◆ **What the task requires**: Edit the listing below, replacing each "category" with "group" and leaving every other word unchanged. Leave the pictures out of your version.

*** Opening of Dataset entries ***

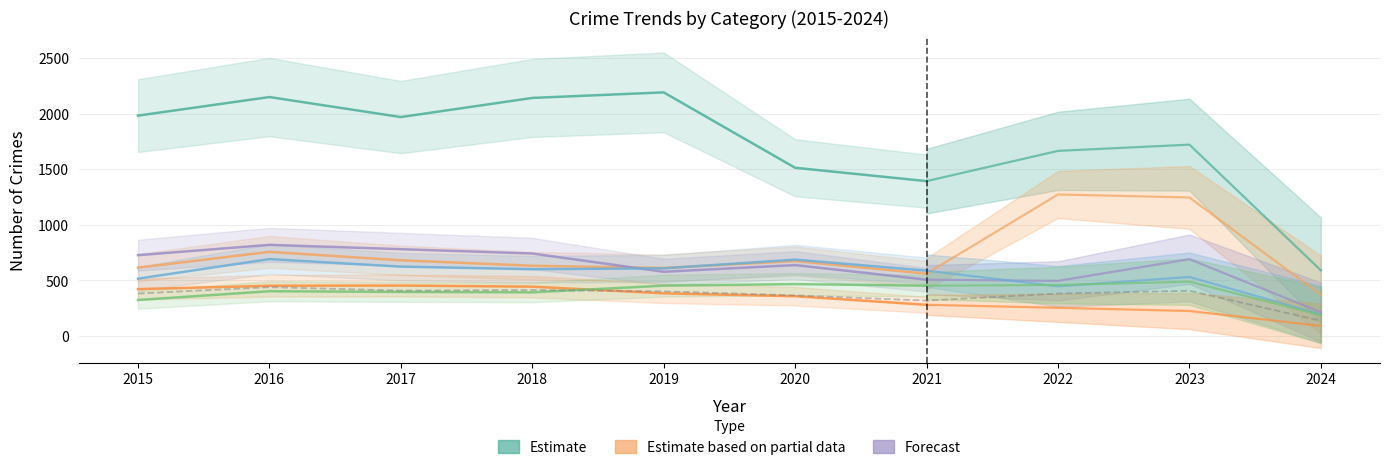

List the series in order of their peak value, lowest first.

Burglary, Aggravated Assault, Aggravated Battery, Motor Vehicle Theft, Robbery, Theft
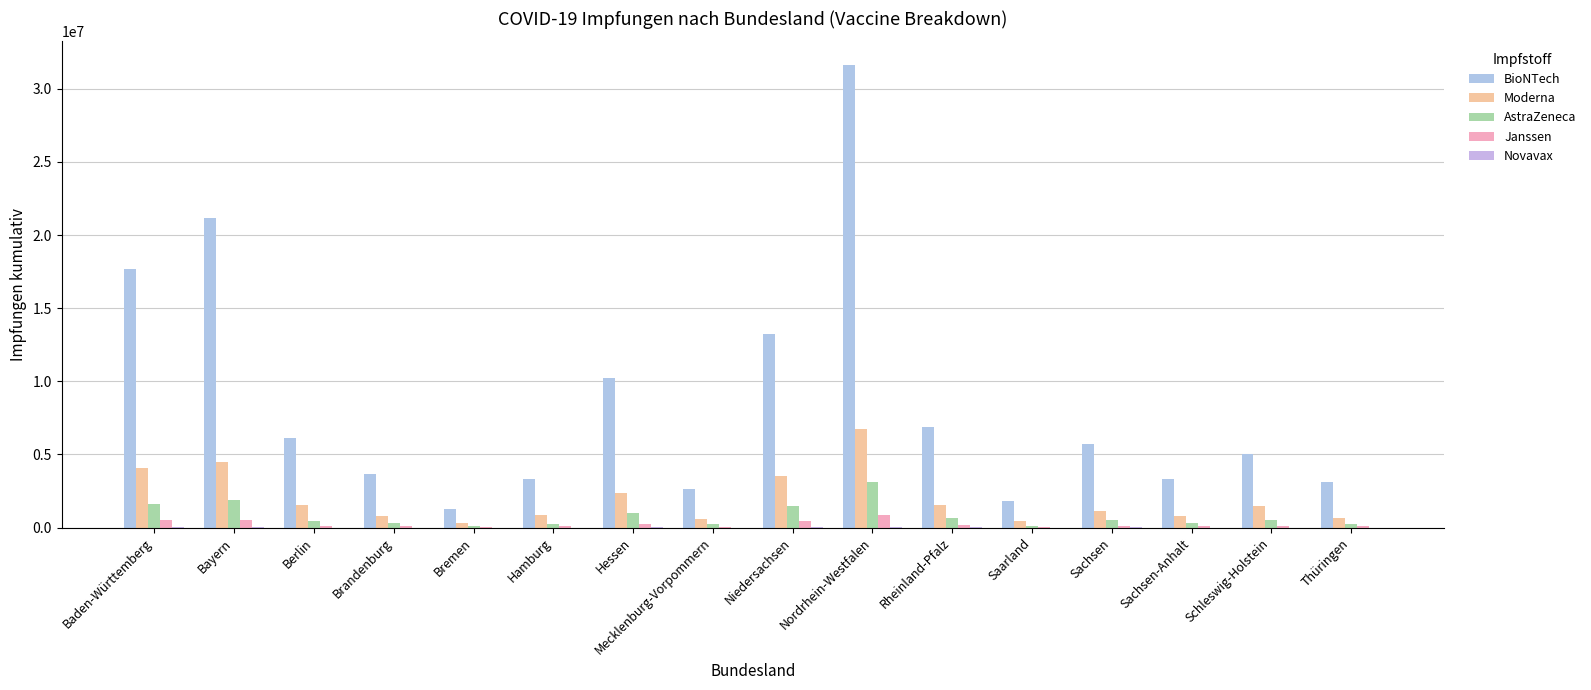

At which category is the sum across all series the highest?

Nordrhein-Westfalen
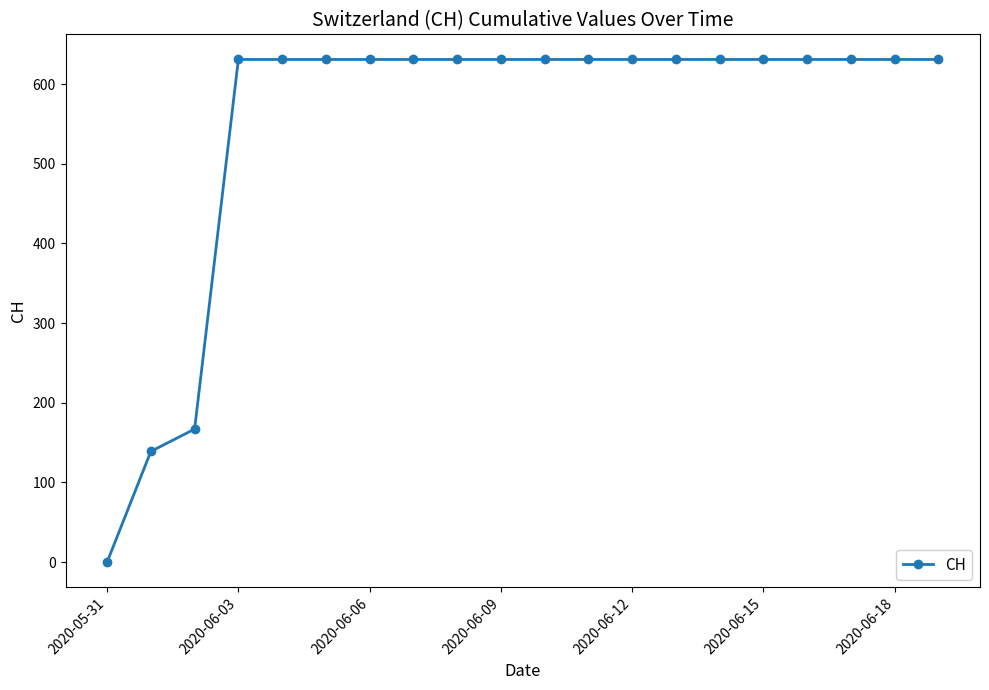

What is the maximum value shown in the chart?

631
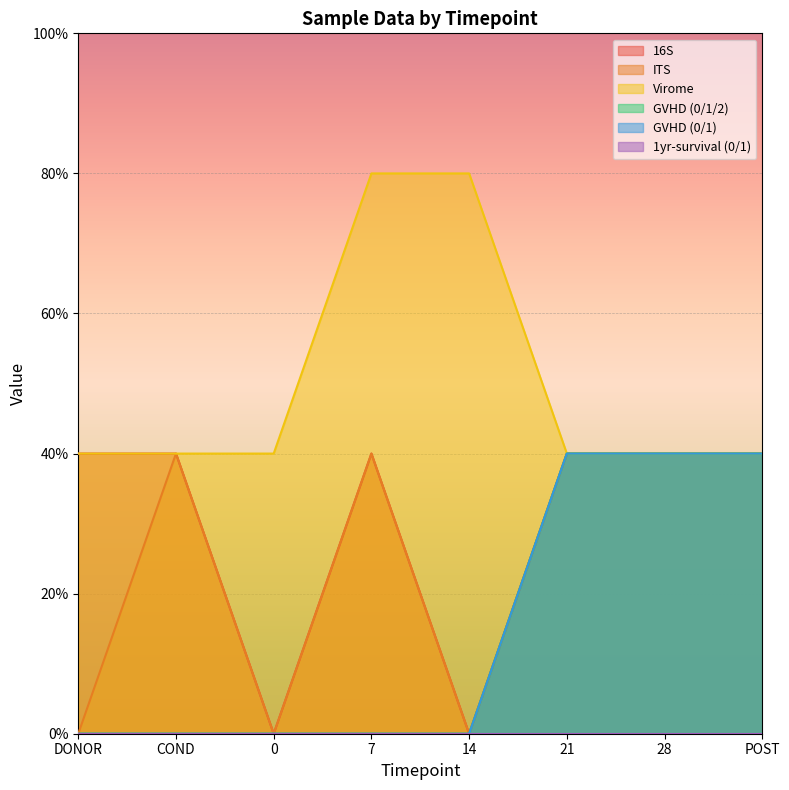

Which category has the highest value across all series?

7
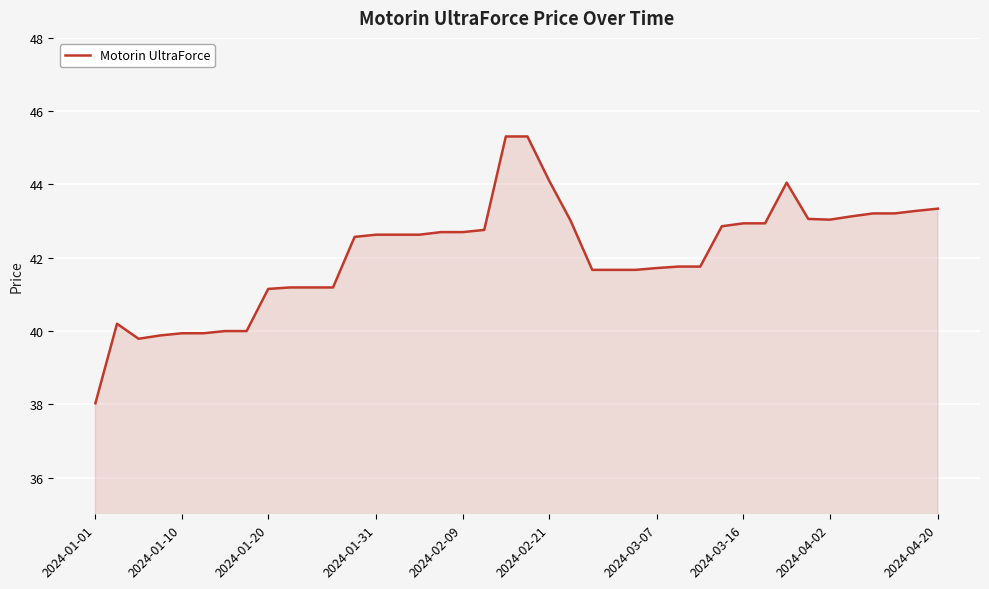

What is the difference between the maximum and minimum values?

7.3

*** Close of Dataset entries ***

◆ **Exercise result**:
List the series in order of their peak value, lowest first.

Burglary, Aggravated Assault, Aggravated Battery, Motor Vehicle Theft, Robbery, Theft

At which group is the sum across all series the highest?

Nordrhein-Westfalen

What is the maximum value shown in the chart?

631

Which group has the highest value across all series?

7

What is the difference between the maximum and minimum values?

7.3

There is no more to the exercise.